Für die Rosmarin-Anbaugebiete in den Hügellagen Uttarakhands und der benachbarten Himalaya-Regionen werden in den nächsten 3–5 Tagen überwiegend bewölkte Bedingungen mit leichten bis mäßigen Schauern und vereinzelten Gewittern erwartet, statt lang anhaltender Starkregenereignisse. Dieses Muster bringt kurzfristig Feuchtigkeitsentlastung nach der Frühjahreshitze, doch für eine vollständige Unterstützung des vegetativen Wachstums und zur Sicherung des Ertragspotenzials für die Erntefenster Ende 2026 wird im Juli weiterhin eine nachhaltige Monsunerholung benötigt.
Fundamentaldaten & Marktstimmung
Marktkommentare zum Gewürzsektor im Juni stellen fest, dass zwar die Exportzahlen unter Druck stehen, die Preise für viele aromatische und ätherisch-ölhaltige Kulturen jedoch von knappen Beständen und zurückhaltender Verkaufsbereitschaft gestützt werden – insbesondere in qualitätssensiblen und Bio-Segmenten. Ein langsamer Monsunbeginn in Kombination mit El‑Niño-Sorgen veranlasst Händler zudem dazu, bis zur klareren Normalisierung der Niederschlagsmuster einen Wetterriskozuschlag in den Angeboten beizubehalten.
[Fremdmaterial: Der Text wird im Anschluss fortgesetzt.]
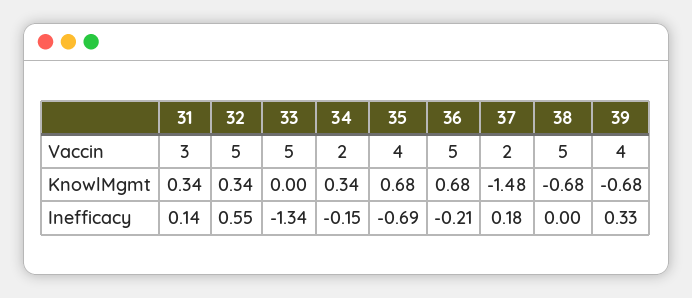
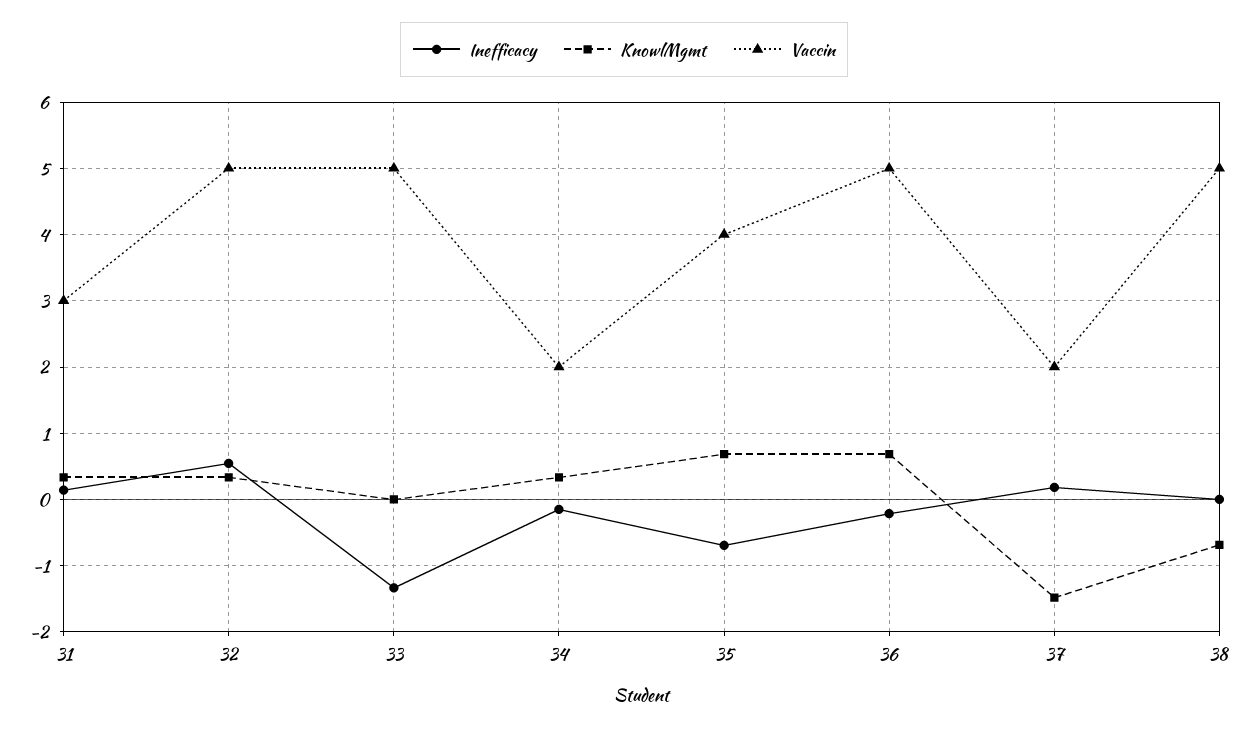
Vaccin, 39: 4 -> none
KnowlMgmt, 39: -0.68 -> none
Inefficacy, 39: 0.33 -> none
Speziell beim Bio-Rosmarin führen die begrenzte Anbaufläche, Zertifizierungs-Vorlaufzeiten sowie eine relativ kleine, aber wenig elastische industrielle Nachfrage (Lebensmittel, Körperpflege, Extrakte) dazu, dass sich bereits kleinere Störungen in Angebot oder Logistik rasch in festeren FOB-Angeboten niederschlagen können. Exporteure berichten, dass großvolumige Ausschreibungen selten sind, Spontan- und kurzfristige Kontraktanfragen jedoch stabil bleiben – insbesondere von Käufern, die ihre Beschaffung weg von einer einseitigen Herkunftsabhängigkeit diversifizieren möchten.
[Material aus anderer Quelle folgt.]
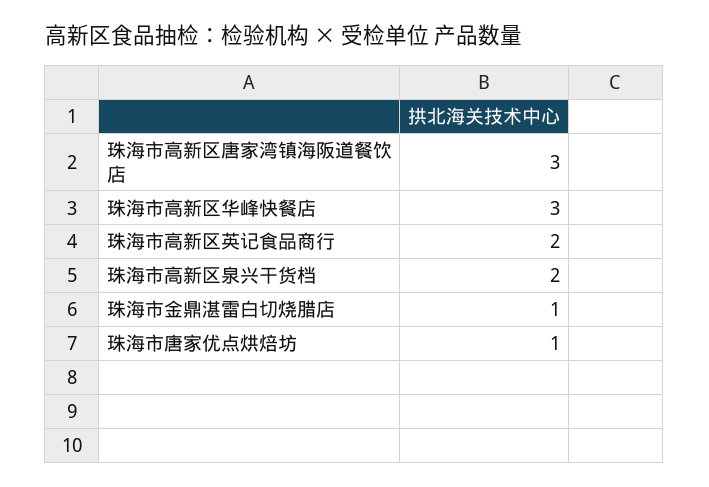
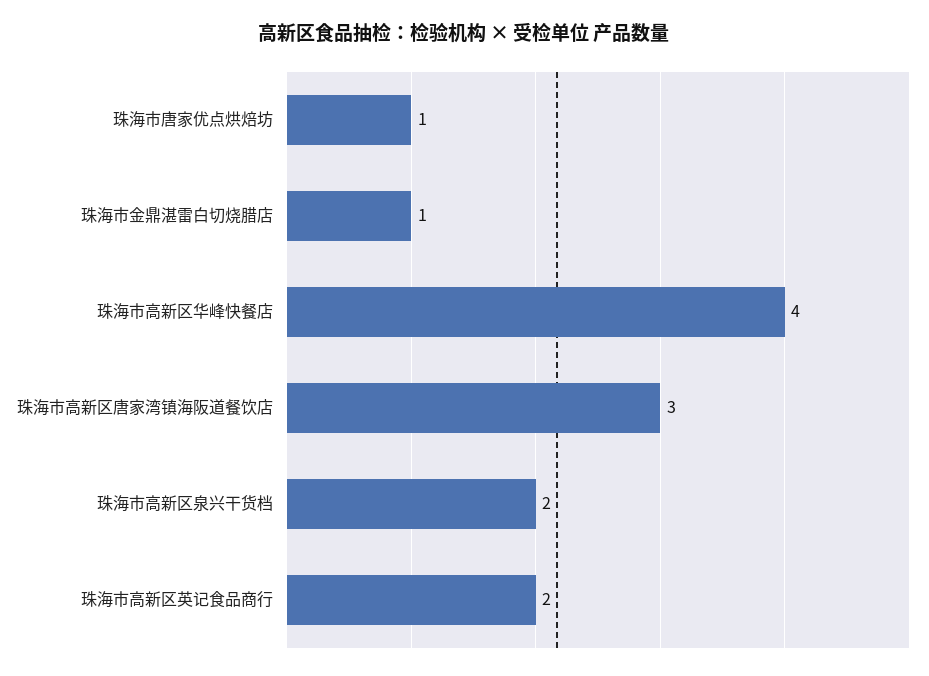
珠海市高新区华峰快餐店: 3 -> 4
Handelsausblick & 3‑Tage-Preisindikation
- Kurzfristige Tendenz: Leicht bullisch. Knappes Bio-Angebot, ein zögerlicher Monsun und feste Logistikkosten deuten in der kommenden Woche auf weiter leicht steigende Offerten hin.
- Für Käufer: Erwägen Sie, den kurzfristigen Bedarf (1–3 Monate) zu den aktuellen Niveaus von 3,20 EUR/kg abzudecken und größere Engagements zu staffeln, um die Niederschläge im Juli sowie mögliche Entspannungen bei Frachtraten oder Wechselkursen zu beobachten.
- Für Verkäufer: Halten Sie Ihre Angebotsdisziplin aufrecht; nutzen Sie etwaige monsunnahen Angebotsbedenken oder wiederbelebtes Exportinteresse, um leicht höhere Preisvorstellungen zu testen – insbesondere für zertifizierte Bio-Partien mit gut dokumentierter Qualität.